This week I got my notice from the government about how much they think my house is worth. They clearly didn’t spend much time on my house because my assessment went up by exactly the average amount in my area, 13%.
Fortunately, this doesn’t mean that my property taxes will go up by 13%. City governments don’t collect more taxes when property values rise and less when property values fall. What actually happens is the city decides on the total amount they will collect from homeowners, and then divides that amount among homeowners in proportion to assessed property values.
For example, if the city needs $1 billion from us, and the total value of all houses is $80 billion, then the tax rate is set at 1/80=1.25%. A house worth $320,000 would pay $4000 in property taxes. If property values had plummeted to a total of $50 billion, then the tax rate would have been set at 1/50=2%. The house that was worth $320,000 in good times is probably worth only $200,000 in bad times, but would still pay $4000 in property taxes (2% of $200,000).
With this type of system, what really matters to your property taxes is how much the value of your house rises compared to everyone else. Suppose that the city increases taxes by an average of 5% from last year to this year. My house’s assessed value went up by exactly the average amount, 13%. So, my tax increase will be 5%. If my assessment had gone up by 17%, then my taxes would have gone up by about 4% more than average, or about 9%.

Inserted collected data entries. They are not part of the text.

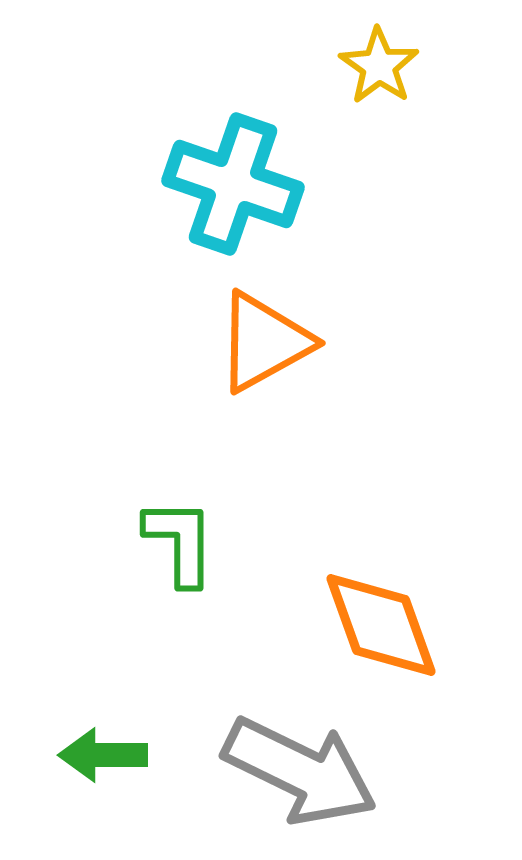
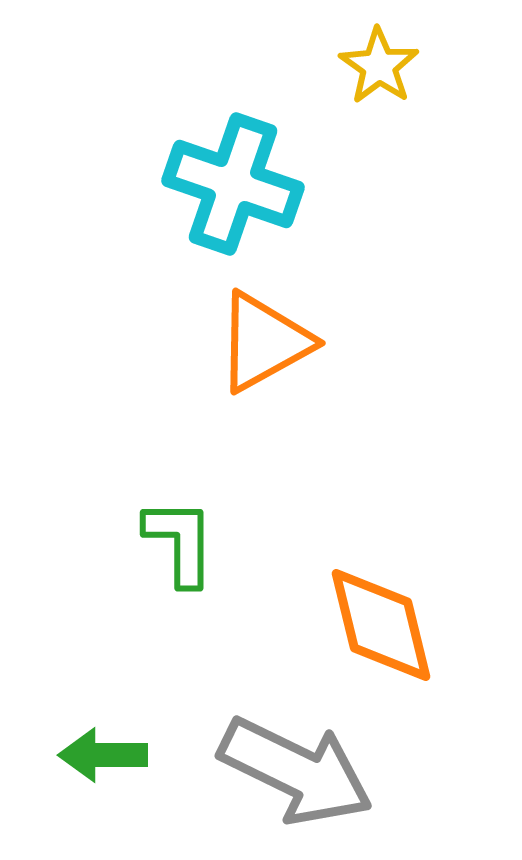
orange diamond: rotated 6 degrees clockwise
gray arrow: moved 4 px left
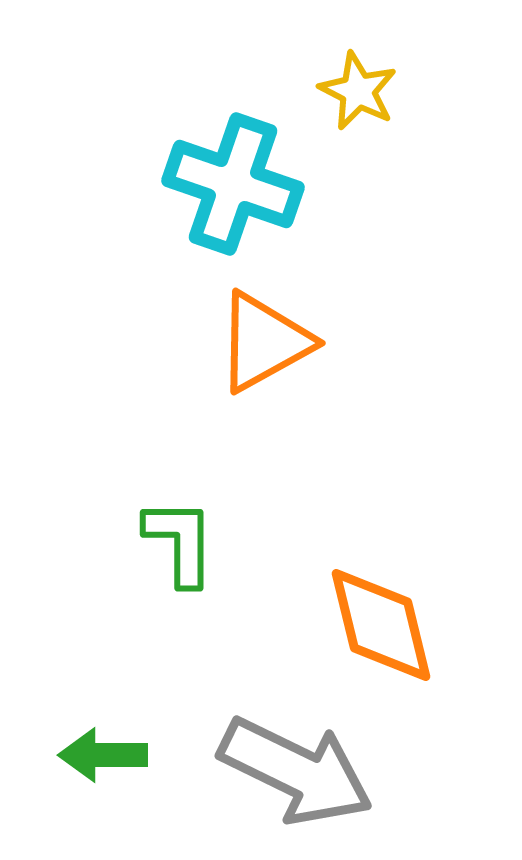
yellow star: moved 21 px left, 25 px down; rotated 8 degrees counterclockwise
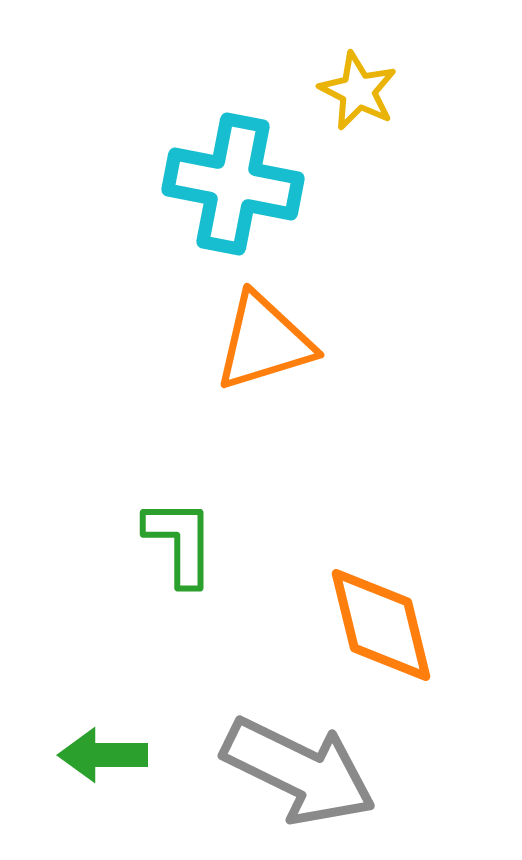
cyan cross: rotated 8 degrees counterclockwise
orange triangle: rotated 12 degrees clockwise
gray arrow: moved 3 px right
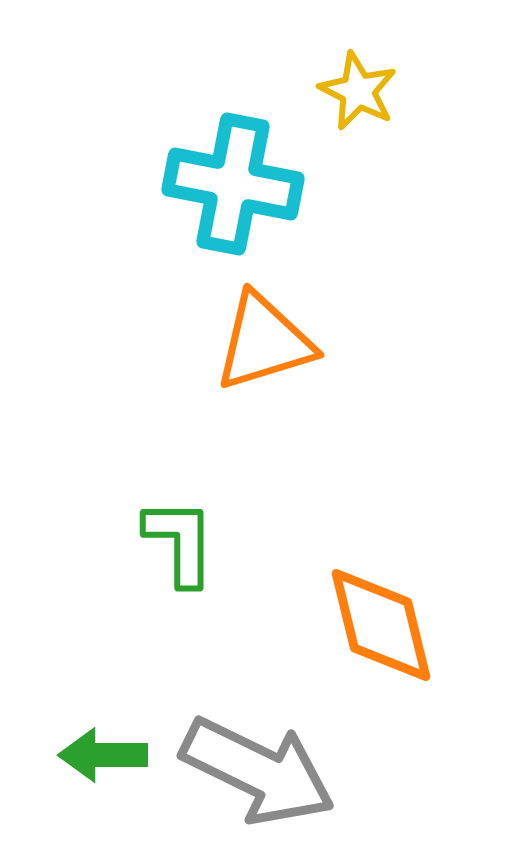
gray arrow: moved 41 px left
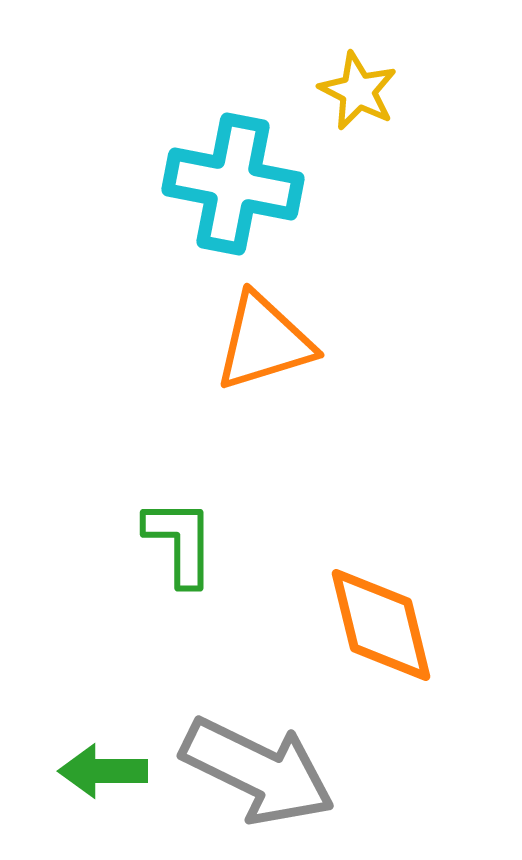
green arrow: moved 16 px down
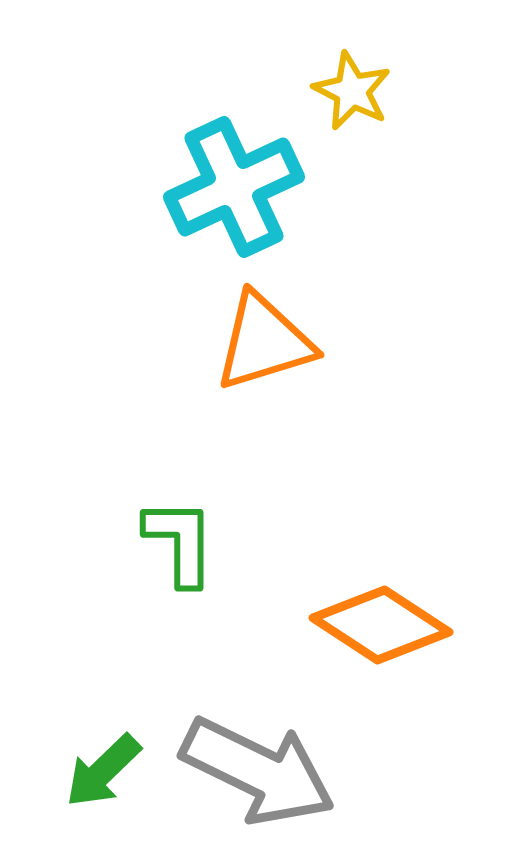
yellow star: moved 6 px left
cyan cross: moved 1 px right, 3 px down; rotated 36 degrees counterclockwise
orange diamond: rotated 43 degrees counterclockwise
green arrow: rotated 44 degrees counterclockwise
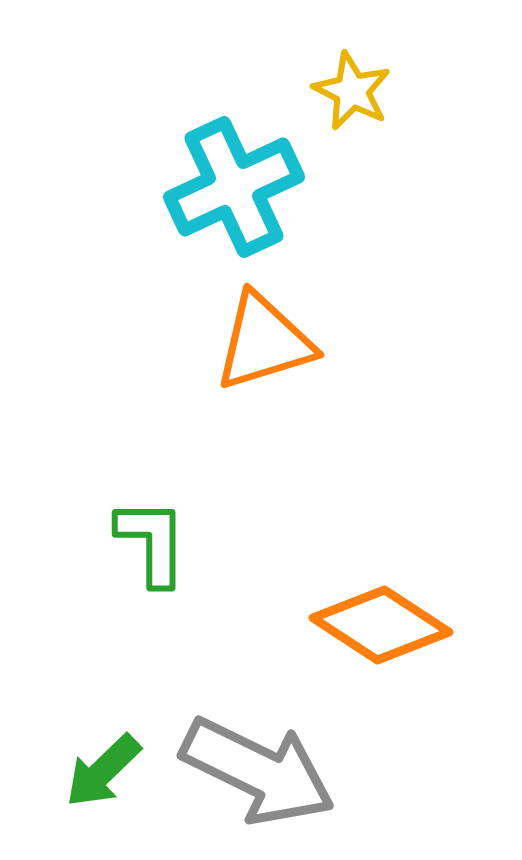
green L-shape: moved 28 px left
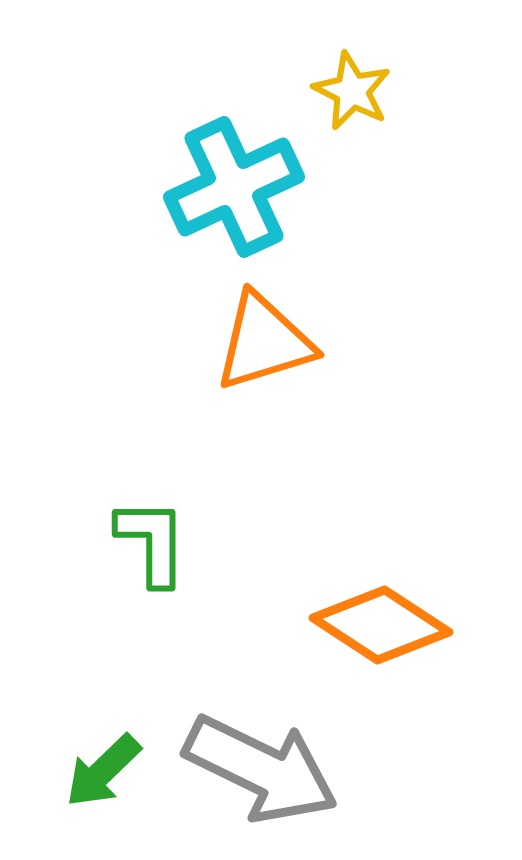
gray arrow: moved 3 px right, 2 px up
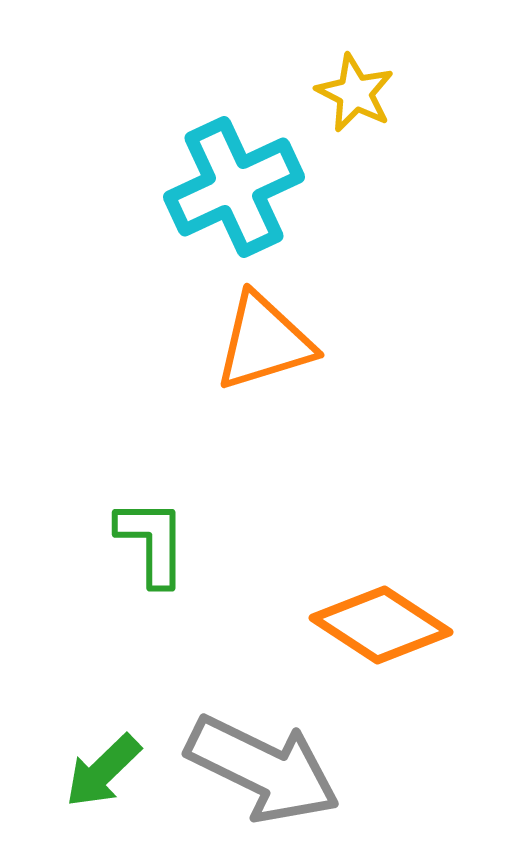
yellow star: moved 3 px right, 2 px down
gray arrow: moved 2 px right
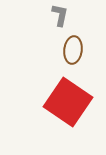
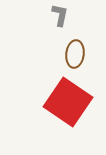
brown ellipse: moved 2 px right, 4 px down
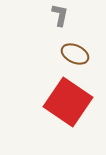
brown ellipse: rotated 72 degrees counterclockwise
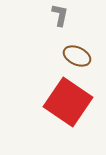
brown ellipse: moved 2 px right, 2 px down
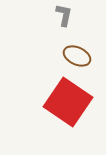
gray L-shape: moved 4 px right
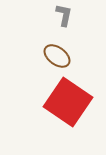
brown ellipse: moved 20 px left; rotated 12 degrees clockwise
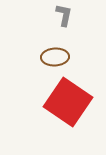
brown ellipse: moved 2 px left, 1 px down; rotated 40 degrees counterclockwise
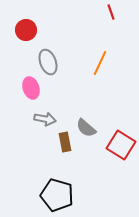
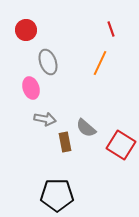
red line: moved 17 px down
black pentagon: rotated 16 degrees counterclockwise
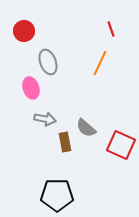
red circle: moved 2 px left, 1 px down
red square: rotated 8 degrees counterclockwise
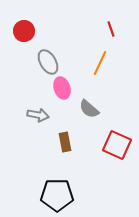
gray ellipse: rotated 10 degrees counterclockwise
pink ellipse: moved 31 px right
gray arrow: moved 7 px left, 4 px up
gray semicircle: moved 3 px right, 19 px up
red square: moved 4 px left
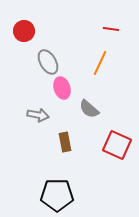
red line: rotated 63 degrees counterclockwise
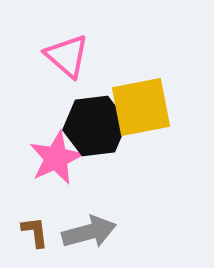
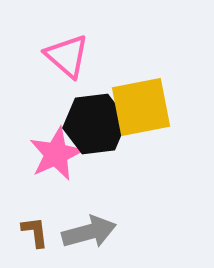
black hexagon: moved 2 px up
pink star: moved 4 px up
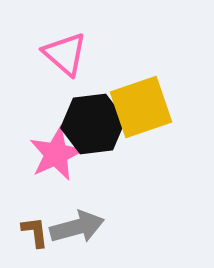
pink triangle: moved 2 px left, 2 px up
yellow square: rotated 8 degrees counterclockwise
black hexagon: moved 2 px left
gray arrow: moved 12 px left, 5 px up
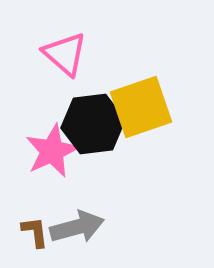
pink star: moved 4 px left, 3 px up
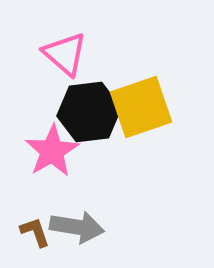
black hexagon: moved 4 px left, 12 px up
pink star: rotated 6 degrees counterclockwise
gray arrow: rotated 24 degrees clockwise
brown L-shape: rotated 12 degrees counterclockwise
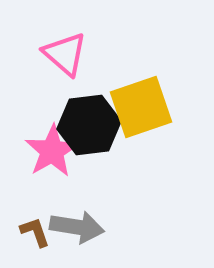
black hexagon: moved 13 px down
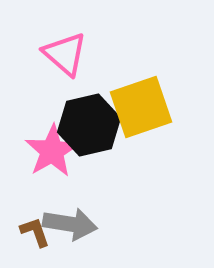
black hexagon: rotated 6 degrees counterclockwise
gray arrow: moved 7 px left, 3 px up
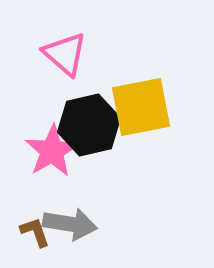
yellow square: rotated 8 degrees clockwise
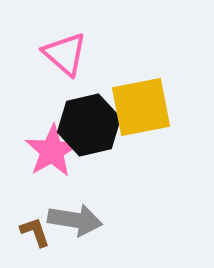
gray arrow: moved 5 px right, 4 px up
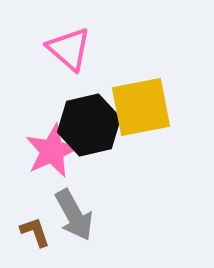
pink triangle: moved 4 px right, 5 px up
pink star: rotated 6 degrees clockwise
gray arrow: moved 1 px left, 5 px up; rotated 52 degrees clockwise
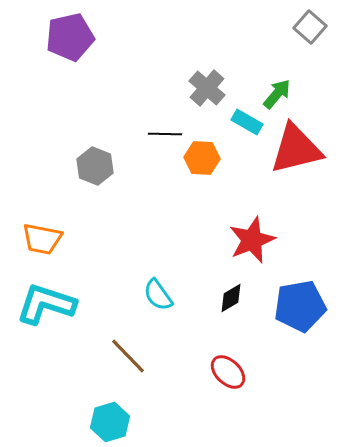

One other wrinkle for my area is that new property values will be phased in over four years. This was done to reduce the shock for homeowners whose assessments changed dramatically. If no new assessments are done in the next four years, then I can look forward to paying exactly the average tax increase each year. If my assessment had gone up by 17% instead of the average 13%, then I could look forward to seeing my property taxes increase by about 1% more than the average for each of the next four years.